The Importance Of Being Grateful For The Present Moment In Time

Four thousand weeks; does that sound like a lot to you? It doesn’t to me. Let’s break it down a bit further — four thousand weeks is equal to seventy-six years, eight months, two weeks, two days, eleven Hours, thirty-three minutes and nineteen Seconds. Sorry, eighteen… seventeen… sixteen… okay, you get the idea. Now, what would you do if I told you that that amount of time is actually four full years beyond the expectancy of your life…? According to the United Nations, the global life expectancy as of 2019, was seventy-two point six years. That means that our lives are akin to a measly four thousand weeks. And that’s being generous.

As of today, right now when I type this, I have lived for two-thousand, thirty-five weeks — I’m over half way done! Take a second and tabulate your age to weeks, take your age and multiply it by fifty-two point one-four-three. (Age x 52.143).

…Does four thousand weeks still seem like a long time…?

There’s actually a book that explores this topic in a more nuanced fashion, it’s called, appropriately enough, Four Thousand weeks: Time Management for Mortals, by Oliver Burkeman.

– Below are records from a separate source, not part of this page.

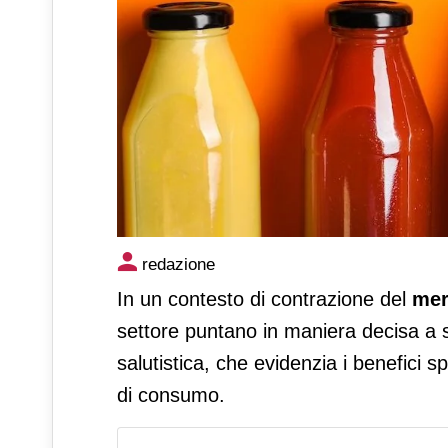
Succhi, nettari e spremute: pi
redazione
salutistico
In un contesto di contrazione del
mer
settore puntano in maniera decisa a 
salutistica, che evidenzia i benefici s
di consumo.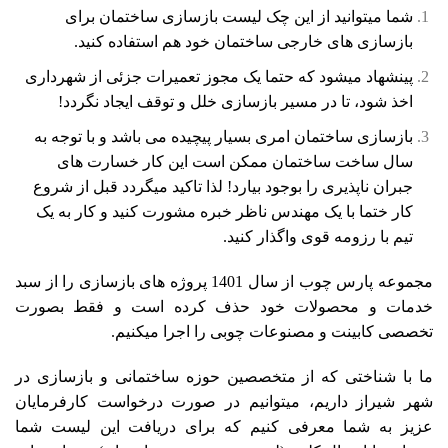
شما میتوانید از این چک لیست بازسازی ساختمان برای
بازسازی های خارجی ساختمان خود هم استفاده کنید.
پینشهاد میشود که حتما یک مجوز تعمیرات جزئی از شهرداری
اخذ شود، تا در مسیر بازسازی خلل و توقف ایجاد نگردد!
بازسازی ساختمان امری بسیار پیچیده می باشد و با توجه به
سال ساخت ساختمان ممکن است این کار خسارت های
جبران ناپذیری را بوجود بیارد! لذا تاکید میگردد قبل از شروع
کار ختما با یک مهندس ناظر خبره مشورت کنید و کار به یک
تیم با رزومه قوی واگذار کنید.
مجموعه پارس چوب از سال 1401 پروژه های بازسازی را از سبد
خدمات و محصولات خود حذف کرده است و فقط بصورت
تخصصی کابینت و مصنوعات چوبی را اجرا میکنیم.
ما با شناختی که از متخصصین حوزه ساختمانی و بازسازی در
شهر شیراز داریم، میتوانیم در صورت درخواست کارفرمایان
عزیز به شما معرفی کنیم که برای دریافت این لیست شما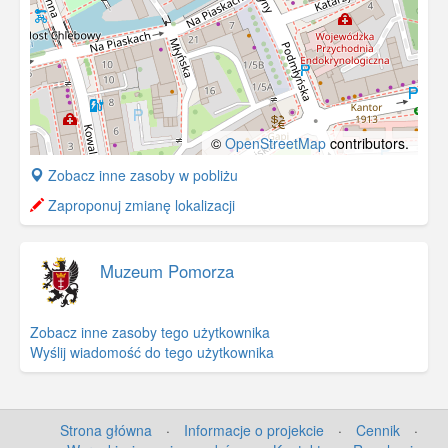
©
OpenStreetMap
contributors.
+
Zobacz inne zasoby w pobliżu
−
Zaproponuj zmianę lokalizacji
Muzeum Pomorza
Zobacz inne zasoby tego użytkownika
Wyślij wiadomość do tego użytkownika
Strona główna
·
Informacje o projekcie
·
Cennik
·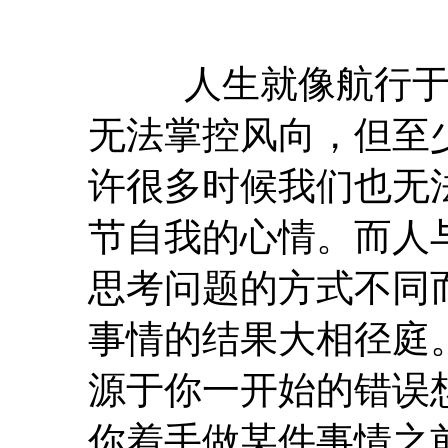
人生就像航行于大
无法掌控风向，但至
许很多时候我们也无
节自我的心情。而人
思考问题的方式不同
事情的结果大相径庭
源于你一开始的错误
你着手做某件事情之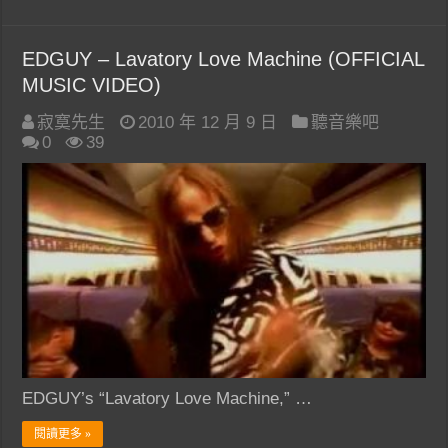
EDGUY – Lavatory Love Machine (OFFICIAL
MUSIC VIDEO)
寂寞先生
2010 年 12 月 9 日
聽音樂吧
0
39
EDGUY’s “Lavatory Love Machine,” …
閱讀更多 »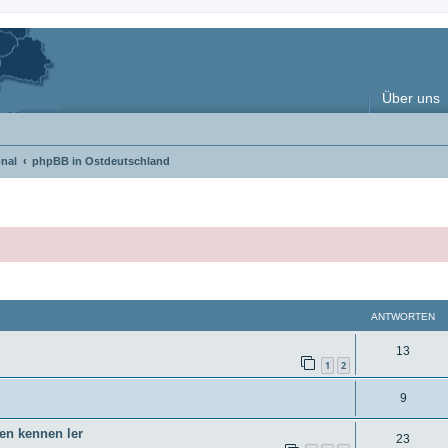
Über uns
nal
phpBB in Ostdeutschland
weiterte Suche
ANTWORTEN
A
13
1
2
n
A
9
t
n
w
ren kennen ler
A
23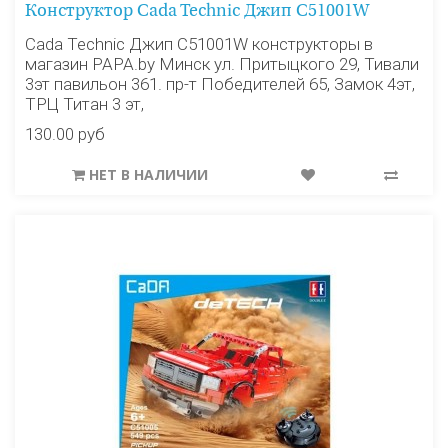
Конструктор Cada Technic Джип C51001W
Cada Technic Джип C51001W конструкторы в
магазин PAPA.by Минск ул. Притыцкого 29, Тивали
3эт павильон 361. пр-т Победителей 65, Замок 4эт,
ТРЦ Титан 3 эт,
130.00 руб
НЕТ В НАЛИЧИИ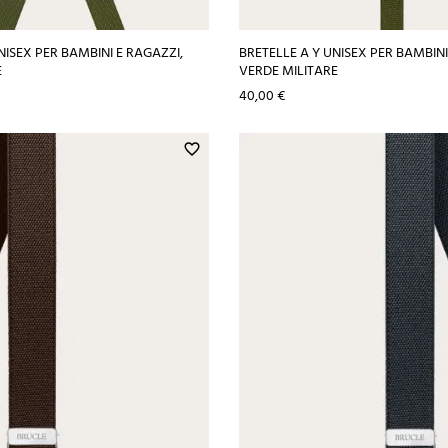
NISEX PER BAMBINI E RAGAZZI,
BRETELLE A Y UNISEX PER BAMBINI
E
VERDE MILITARE
Prezzo
40,00 €
favorite_border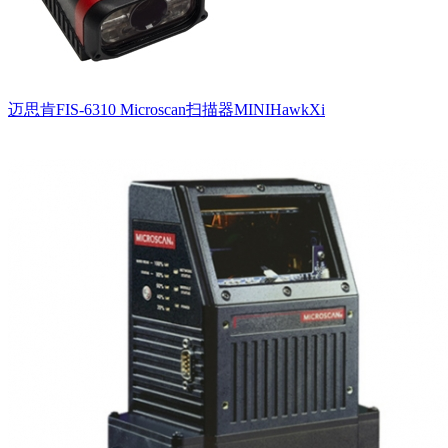
迈思肯FIS-6310 Microscan扫描器MINIHawkXi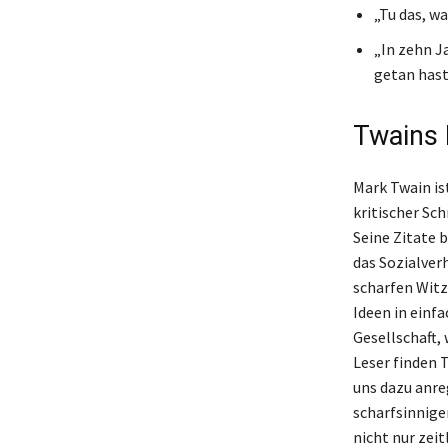
„Tu das, wa
„In zehn Ja
getan hast
Twains 
Mark Twain is
kritischer Sch
Seine Zitate 
das Sozialver
scharfen Witz
Ideen in einf
Gesellschaft,
Leser finden 
uns dazu anre
scharfsinnige
nicht nur zeit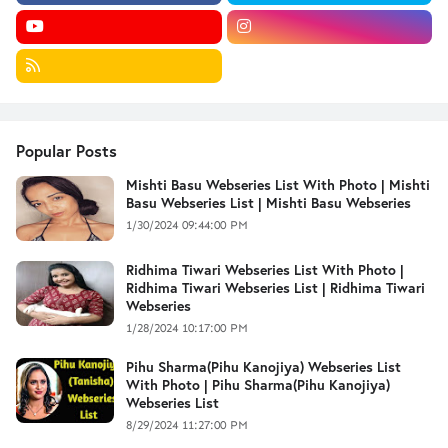
Popular Posts
Mishti Basu Webseries List With Photo | Mishti
Basu Webseries List | Mishti Basu Webseries
1/30/2024 09:44:00 PM
Ridhima Tiwari Webseries List With Photo |
Ridhima Tiwari Webseries List | Ridhima Tiwari
Webseries
1/28/2024 10:17:00 PM
Pihu Sharma(Pihu Kanojiya) Webseries List
With Photo | Pihu Sharma(Pihu Kanojiya)
Webseries List
8/29/2024 11:27:00 PM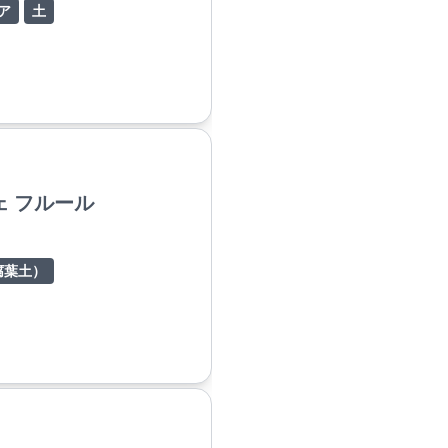
ア
土
 フルール
腐葉土）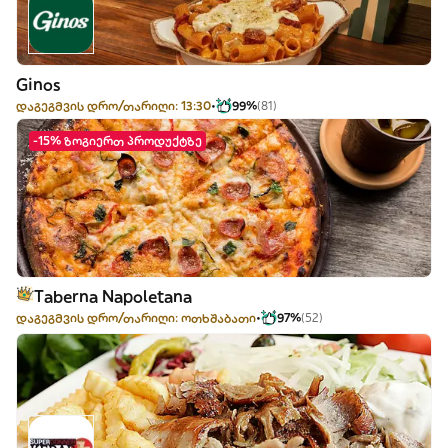
Ginos
დაგეგმვის დრო/თარიღი: 13:30
99%
(81)
-15% ზოგიერთ პროდუქტზე
Taberna Napoletana
დაგეგმვის დრო/თარიღი: ოთხშაბათი
97%
(52)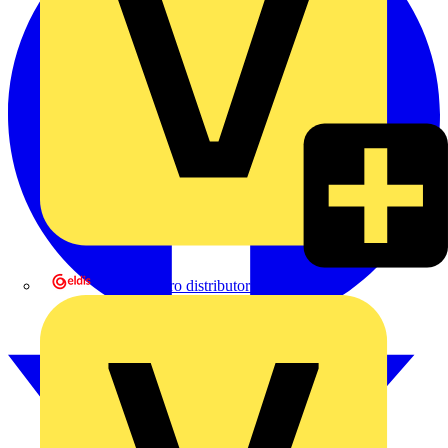
eldis electro distributor GmbH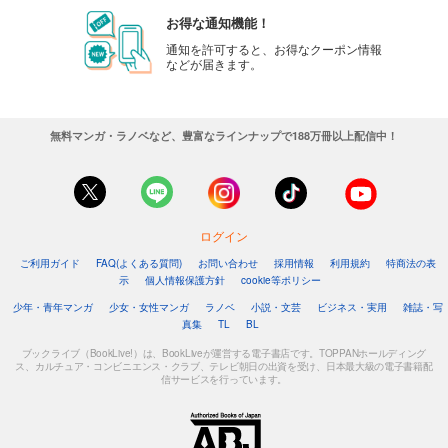
お得な通知機能！
通知を許可すると、お得なクーポン情報
などが届きます。
無料マンガ・ラノベなど、豊富なラインナップで188万冊以上配信中！
ログイン
ご利用ガイド
FAQ(よくある質問)
お問い合わせ
採用情報
利用規約
特商法の表
示
個人情報保護方針
cookie等ポリシー
少年・青年マンガ
少女・女性マンガ
ラノベ
小説・文芸
ビジネス・実用
雑誌・写
真集
TL
BL
ブックライブ（BookLive!）は、BookLiveが運営する電子書店です。TOPPANホールディング
ス、カルチュア・コンビニエンス・クラブ、テレビ朝日の出資を受け、日本最大級の電子書籍配
信サービスを行っています。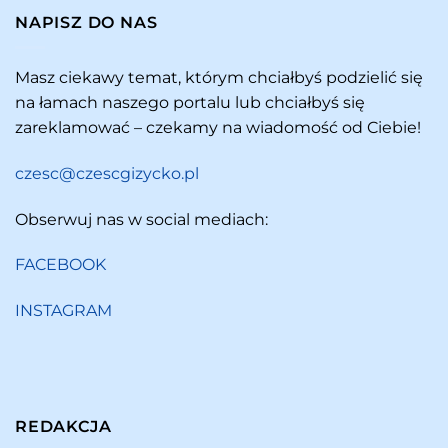
NAPISZ DO NAS
Masz ciekawy temat, którym chciałbyś podzielić się
na łamach naszego portalu lub chciałbyś się
zareklamować – czekamy na wiadomość od Ciebie!
czesc@czescgizycko.pl
Obserwuj nas w social mediach:
FACEBOOK
INSTAGRAM
REDAKCJA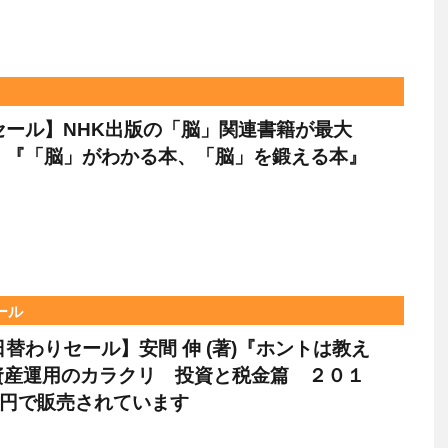
leセール】NHK出版の「脳」関連書籍が最大
F！『「脳」がわかる本、「脳」を鍛える本』
ール
le日替わりセール】安間 伸 (著)『ホントは教え
資産運用のカラクリ 投資と税金篇 ２０１
9円で販売されています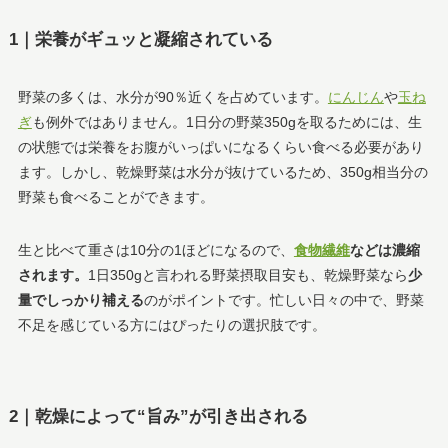
1｜栄養がギュッと凝縮されている
野菜の多くは、水分が90％近くを占めています。
にんじん
や
玉ね
ぎ
も例外ではありません。1日分の野菜350gを取るためには、生
の状態では栄養をお腹がいっぱいになるくらい食べる必要があり
ます。しかし、乾燥野菜は水分が抜けているため、350g相当分の
野菜も食べることができます。
生と比べて重さは10分の1ほどになるので、
食物繊維
などは濃縮
されます。
1日350gと言われる野菜摂取目安も、乾燥野菜なら
少
量でしっかり補える
のがポイントです。忙しい日々の中で、野菜
不足を感じている方にはぴったりの選択肢です。
2｜乾燥によって“旨み”が引き出される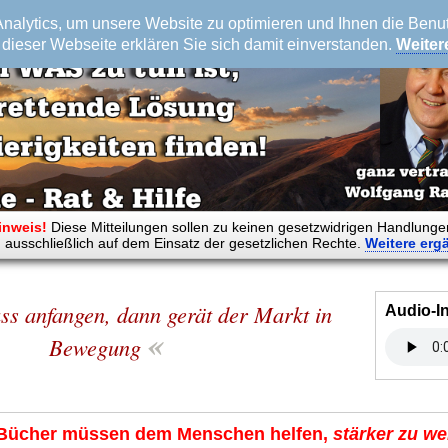
alytics, um unsere Website zu optimieren und Ihnen die Benutz
dieser Webseite erklären Sie sich damit einverstanden.
Weiter
inweis!
Diese Mitteilungen sollen zu keinen gesetzwidrigen Handlunge
 ausschließlich auf dem Einsatz der gesetzlichen Rechte.
Weitere
erg
ss anfangen, dann gerät der Markt in
Audio-I
«
Bewegung
Bücher müssen dem Menschen helfen,
stärker zu we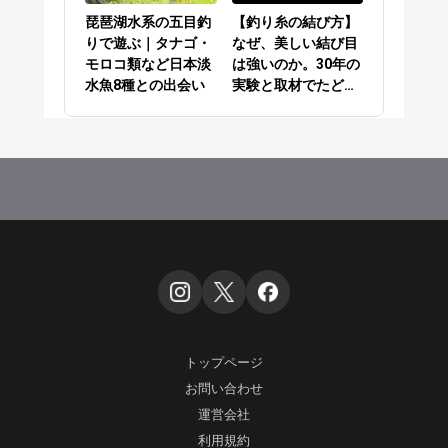
琵琶湖水系の五目釣
【釣り糸の結び方】
りで遊ぶ｜タナゴ・
なぜ、美しい結び目
モロコ類など日本淡
は強いのか。30年の
水魚8種との出会い
実験と取材でたどり
着いた答え
トップページ
お問い合わせ
運営会社
利用規約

In the book he discusses the concept of age, and how we tend to perceive time as going by at a faster rate as we get older. My hypothesis as to why this is the case is that I believe as we age and mature, our roles and responsibilities change and evolve as well. I mean, think about it, right from the time we wake up, we are already thinking about what we need to get done for the day, ignoring the present all together.


Get up, brush teeth, shower, get lunches made, wake the kids, work out, take the dogs out, get the mail, check phone, take trash out, make coffee, drink coffee, maybe even spill coffee, now clean coffee… etc, etc.


My point is, that we tend to live our lives in a future that seems inevitable (it isn’t), and rarely are we stilled enough to simply exist within the present, and thus time seems to appear as moving faster and faster, the more and more we pile onto ourselves. Wittingly, or unwittingly.

In recent years I have found myself challenging that way of being — the state of constant concern about what future self needs to get done — and I have tried to take a few moments each morning to focus on nothing other than me. It doesn’t have to be a long process, a matter of minutes, really, but it helps me in gaining an appreciation for the present, and my role within it. Sometimes, it even helps to alleviate the burden of expectation placed upon me by… well… me.

If I am able to get out of my own way for long enough to simply enjoy a glimmer of emerging sun, thinking about nothing other than how beautiful it is, that’s a win. And it’s also necessary for self-care. I say that because we don’t stop fretting once we’re, quote, “old.” No, instead we start worrying in reverse; thinking about all the things we WISH we could have done. And often times those thoughts are of enjoyment of the simpler things, more time with family, take more time off from work, another vacation to that place we love … all things that take place in the present tense.

The lack of living in the present remains, but our thoughts are stuck in either of what we HAVE to do, or what we SHOULD have done. And if you ask me, that’s no way to live. Especially with how short a time we have to do it.

So, what I’m saying is; stop reading this. Pick up the phone and tell someone that you love them. Tomorrow is never a guarantee. Four thousand weeks is not the given, it’s the hope, and as we’ve just discovered, that’s not a long time at all. Be sure to take a few moments each and every day just for you. Be present within the moment you are in, enjoy it. Own it. Because the reality is, a moment is all we got, and we deserve to take it. We’re allowed to take it. Close your eyes, take a few breaths, and then open them — look at how beautiful things are — we can’t control the world, nor what happens to us within it, but we can control how WE are in a given moment. That’s really all we have to control in this life, ourselves. And if life has taken a turn and things are tough, well, firstly I am sorry about that. It can be hard to find moments and gratitude during those times. I understand. If all else fails, try to pause, try to ease yourself, even if a second is all you can muster, and be grateful in knowing that you are one in a trillion. Actually, you are one in four-hundred trillion, to be precise. That’s the odds of being born — and the world chose you — if nothing else, that makes you pretty special. And if you don’t believe that you are, believe in those that do.

Now, if you’ll graciously excuse me, I am going to go outside and enjoy a moment of… nothing. Nothing other than a present moment in time.